PROBLEM DESCRIPTION: Count how many lines in the records contain the string "kern". Reply with the number only.

RECORDS TO PROCESS:
□ □ □ □ □ □ □

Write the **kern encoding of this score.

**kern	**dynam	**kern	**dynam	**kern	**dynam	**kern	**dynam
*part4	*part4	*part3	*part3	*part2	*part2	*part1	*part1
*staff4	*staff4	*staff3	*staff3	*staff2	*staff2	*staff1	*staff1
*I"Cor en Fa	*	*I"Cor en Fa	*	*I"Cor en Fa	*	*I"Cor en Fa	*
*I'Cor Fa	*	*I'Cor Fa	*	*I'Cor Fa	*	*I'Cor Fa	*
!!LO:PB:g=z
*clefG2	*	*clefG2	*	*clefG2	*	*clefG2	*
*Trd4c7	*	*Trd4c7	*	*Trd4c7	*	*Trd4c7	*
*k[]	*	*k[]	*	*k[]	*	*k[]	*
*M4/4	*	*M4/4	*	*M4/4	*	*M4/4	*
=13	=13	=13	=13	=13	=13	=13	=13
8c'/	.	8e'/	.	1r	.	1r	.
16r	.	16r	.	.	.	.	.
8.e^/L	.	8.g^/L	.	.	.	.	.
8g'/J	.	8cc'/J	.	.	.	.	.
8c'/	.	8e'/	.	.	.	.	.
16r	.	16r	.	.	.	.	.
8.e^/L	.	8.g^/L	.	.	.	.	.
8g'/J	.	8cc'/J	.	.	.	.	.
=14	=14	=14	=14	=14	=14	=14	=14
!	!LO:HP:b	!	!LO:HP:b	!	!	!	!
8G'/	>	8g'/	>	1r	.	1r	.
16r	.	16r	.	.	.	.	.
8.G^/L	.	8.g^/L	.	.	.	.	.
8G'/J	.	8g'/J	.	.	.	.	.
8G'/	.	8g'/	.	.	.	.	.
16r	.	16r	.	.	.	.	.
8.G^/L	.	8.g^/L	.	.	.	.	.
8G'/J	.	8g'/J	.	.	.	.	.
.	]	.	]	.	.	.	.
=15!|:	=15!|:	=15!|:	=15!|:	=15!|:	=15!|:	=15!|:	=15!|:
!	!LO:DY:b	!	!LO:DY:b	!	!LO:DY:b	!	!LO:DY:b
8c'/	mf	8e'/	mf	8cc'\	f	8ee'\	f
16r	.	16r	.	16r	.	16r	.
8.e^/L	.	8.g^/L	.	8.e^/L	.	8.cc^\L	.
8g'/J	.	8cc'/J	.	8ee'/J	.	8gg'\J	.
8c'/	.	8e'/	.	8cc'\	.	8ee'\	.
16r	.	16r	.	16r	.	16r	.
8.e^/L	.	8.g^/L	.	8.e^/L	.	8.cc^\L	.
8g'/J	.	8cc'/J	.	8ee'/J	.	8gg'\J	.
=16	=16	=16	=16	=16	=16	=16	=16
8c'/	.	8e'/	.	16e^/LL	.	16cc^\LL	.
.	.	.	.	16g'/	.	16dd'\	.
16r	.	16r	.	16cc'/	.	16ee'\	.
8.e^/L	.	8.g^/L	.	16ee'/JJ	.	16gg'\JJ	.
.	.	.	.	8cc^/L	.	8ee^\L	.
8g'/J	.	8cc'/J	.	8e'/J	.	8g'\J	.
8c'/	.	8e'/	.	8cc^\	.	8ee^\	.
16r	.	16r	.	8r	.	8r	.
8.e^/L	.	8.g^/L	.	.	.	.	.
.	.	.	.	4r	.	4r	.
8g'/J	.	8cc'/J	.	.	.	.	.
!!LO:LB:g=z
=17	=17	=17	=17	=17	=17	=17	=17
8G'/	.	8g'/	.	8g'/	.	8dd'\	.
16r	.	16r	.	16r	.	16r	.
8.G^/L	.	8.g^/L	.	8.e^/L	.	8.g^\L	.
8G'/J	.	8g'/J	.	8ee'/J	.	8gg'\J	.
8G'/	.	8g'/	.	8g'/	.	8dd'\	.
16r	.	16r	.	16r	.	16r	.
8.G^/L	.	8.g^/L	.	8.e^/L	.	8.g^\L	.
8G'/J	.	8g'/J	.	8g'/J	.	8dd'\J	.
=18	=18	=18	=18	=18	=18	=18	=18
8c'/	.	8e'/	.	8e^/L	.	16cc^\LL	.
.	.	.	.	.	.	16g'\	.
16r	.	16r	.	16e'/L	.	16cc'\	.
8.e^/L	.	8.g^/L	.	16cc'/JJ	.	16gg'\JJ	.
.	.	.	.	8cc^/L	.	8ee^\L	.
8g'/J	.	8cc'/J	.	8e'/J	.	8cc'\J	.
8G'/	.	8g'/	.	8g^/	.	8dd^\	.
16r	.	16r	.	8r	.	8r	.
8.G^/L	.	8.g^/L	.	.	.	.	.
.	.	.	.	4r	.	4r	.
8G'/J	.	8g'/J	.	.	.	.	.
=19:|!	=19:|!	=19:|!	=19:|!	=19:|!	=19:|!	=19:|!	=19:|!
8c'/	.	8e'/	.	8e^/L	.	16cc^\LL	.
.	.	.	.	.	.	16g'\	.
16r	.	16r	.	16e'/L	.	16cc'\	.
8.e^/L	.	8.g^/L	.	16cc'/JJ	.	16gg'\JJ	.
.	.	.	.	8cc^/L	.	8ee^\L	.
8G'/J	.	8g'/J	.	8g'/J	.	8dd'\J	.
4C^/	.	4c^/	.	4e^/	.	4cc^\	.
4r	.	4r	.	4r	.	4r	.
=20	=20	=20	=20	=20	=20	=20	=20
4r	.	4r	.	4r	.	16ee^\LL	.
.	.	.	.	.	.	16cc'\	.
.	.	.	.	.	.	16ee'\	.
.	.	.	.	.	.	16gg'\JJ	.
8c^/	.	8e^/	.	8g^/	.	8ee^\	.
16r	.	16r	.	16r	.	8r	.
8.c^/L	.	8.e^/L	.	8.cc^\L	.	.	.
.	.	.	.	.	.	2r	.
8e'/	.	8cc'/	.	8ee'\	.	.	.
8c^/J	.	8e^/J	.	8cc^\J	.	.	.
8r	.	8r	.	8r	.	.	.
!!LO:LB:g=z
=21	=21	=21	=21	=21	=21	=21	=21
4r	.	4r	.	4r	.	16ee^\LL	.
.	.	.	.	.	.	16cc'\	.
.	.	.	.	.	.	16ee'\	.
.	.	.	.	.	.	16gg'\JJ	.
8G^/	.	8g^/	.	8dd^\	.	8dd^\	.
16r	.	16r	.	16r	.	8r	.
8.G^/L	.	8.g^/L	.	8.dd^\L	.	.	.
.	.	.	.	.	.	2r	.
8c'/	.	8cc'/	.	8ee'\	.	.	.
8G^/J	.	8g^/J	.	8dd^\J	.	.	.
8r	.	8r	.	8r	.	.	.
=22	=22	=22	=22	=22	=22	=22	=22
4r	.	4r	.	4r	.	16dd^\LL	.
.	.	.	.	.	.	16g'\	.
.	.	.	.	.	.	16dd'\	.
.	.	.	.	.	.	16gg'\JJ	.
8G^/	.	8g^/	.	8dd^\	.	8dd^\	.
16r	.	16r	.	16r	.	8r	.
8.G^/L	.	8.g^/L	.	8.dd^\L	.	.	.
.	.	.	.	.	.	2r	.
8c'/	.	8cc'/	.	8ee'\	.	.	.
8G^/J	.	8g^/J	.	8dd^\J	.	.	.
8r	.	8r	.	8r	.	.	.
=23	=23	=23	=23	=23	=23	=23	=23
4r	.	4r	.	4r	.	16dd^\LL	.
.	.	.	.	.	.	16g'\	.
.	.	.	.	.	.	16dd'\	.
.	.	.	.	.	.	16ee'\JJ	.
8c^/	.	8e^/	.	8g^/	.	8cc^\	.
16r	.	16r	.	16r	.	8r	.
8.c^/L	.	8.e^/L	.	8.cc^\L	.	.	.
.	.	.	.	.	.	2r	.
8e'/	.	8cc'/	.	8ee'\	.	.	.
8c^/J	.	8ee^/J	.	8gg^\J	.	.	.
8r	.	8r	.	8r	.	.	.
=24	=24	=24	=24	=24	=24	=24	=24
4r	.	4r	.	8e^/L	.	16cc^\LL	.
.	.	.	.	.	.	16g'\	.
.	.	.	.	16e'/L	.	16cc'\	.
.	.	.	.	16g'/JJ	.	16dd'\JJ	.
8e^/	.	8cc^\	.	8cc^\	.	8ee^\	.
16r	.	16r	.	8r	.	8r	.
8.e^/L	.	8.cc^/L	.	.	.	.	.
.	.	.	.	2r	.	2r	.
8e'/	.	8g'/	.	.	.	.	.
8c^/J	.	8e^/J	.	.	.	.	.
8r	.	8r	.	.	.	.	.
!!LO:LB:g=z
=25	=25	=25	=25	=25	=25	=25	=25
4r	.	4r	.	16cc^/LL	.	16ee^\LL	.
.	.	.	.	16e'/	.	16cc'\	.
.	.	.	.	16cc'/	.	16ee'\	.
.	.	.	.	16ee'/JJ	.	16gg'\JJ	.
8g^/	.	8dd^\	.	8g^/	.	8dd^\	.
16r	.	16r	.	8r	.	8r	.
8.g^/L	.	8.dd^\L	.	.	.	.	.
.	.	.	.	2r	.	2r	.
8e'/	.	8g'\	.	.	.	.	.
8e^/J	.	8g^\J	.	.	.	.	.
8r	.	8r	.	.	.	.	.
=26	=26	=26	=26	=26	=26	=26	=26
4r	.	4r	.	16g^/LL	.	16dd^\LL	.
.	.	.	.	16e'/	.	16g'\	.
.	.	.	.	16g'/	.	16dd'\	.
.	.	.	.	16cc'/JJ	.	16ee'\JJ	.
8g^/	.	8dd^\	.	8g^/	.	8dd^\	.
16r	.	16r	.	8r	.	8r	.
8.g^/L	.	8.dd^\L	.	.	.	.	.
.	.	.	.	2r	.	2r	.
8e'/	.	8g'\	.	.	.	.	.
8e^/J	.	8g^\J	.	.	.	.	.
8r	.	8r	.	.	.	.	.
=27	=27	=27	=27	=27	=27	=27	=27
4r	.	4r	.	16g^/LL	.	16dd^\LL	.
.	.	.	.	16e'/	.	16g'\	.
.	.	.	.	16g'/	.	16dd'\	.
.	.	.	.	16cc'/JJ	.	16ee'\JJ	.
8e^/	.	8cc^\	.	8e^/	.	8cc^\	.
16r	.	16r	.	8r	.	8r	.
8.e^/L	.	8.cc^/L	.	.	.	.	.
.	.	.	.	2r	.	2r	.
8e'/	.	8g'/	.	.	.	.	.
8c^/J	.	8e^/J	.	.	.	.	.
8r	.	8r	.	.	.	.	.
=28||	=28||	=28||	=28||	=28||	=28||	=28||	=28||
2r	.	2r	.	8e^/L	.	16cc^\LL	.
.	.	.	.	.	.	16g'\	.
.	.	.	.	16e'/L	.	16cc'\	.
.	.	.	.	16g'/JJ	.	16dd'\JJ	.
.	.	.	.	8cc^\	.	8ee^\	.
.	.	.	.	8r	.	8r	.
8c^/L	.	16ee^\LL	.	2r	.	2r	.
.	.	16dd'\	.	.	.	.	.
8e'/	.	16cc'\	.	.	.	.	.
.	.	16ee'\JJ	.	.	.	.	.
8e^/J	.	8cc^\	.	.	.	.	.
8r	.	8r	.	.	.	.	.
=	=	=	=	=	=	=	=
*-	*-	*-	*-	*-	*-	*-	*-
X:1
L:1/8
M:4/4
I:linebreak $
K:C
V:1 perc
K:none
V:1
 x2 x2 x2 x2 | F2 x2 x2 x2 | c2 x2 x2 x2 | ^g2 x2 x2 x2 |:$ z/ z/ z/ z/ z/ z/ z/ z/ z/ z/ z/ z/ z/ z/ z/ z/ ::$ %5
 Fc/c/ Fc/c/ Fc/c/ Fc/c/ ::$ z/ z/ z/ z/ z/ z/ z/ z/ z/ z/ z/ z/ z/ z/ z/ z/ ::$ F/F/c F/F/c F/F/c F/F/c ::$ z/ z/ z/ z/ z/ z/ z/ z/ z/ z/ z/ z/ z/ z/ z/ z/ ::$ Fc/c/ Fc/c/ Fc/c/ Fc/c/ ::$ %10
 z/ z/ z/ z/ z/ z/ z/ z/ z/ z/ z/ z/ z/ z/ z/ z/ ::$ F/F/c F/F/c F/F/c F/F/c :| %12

□ □ □ □ □ □ □

EXERCISE ANSWER: 2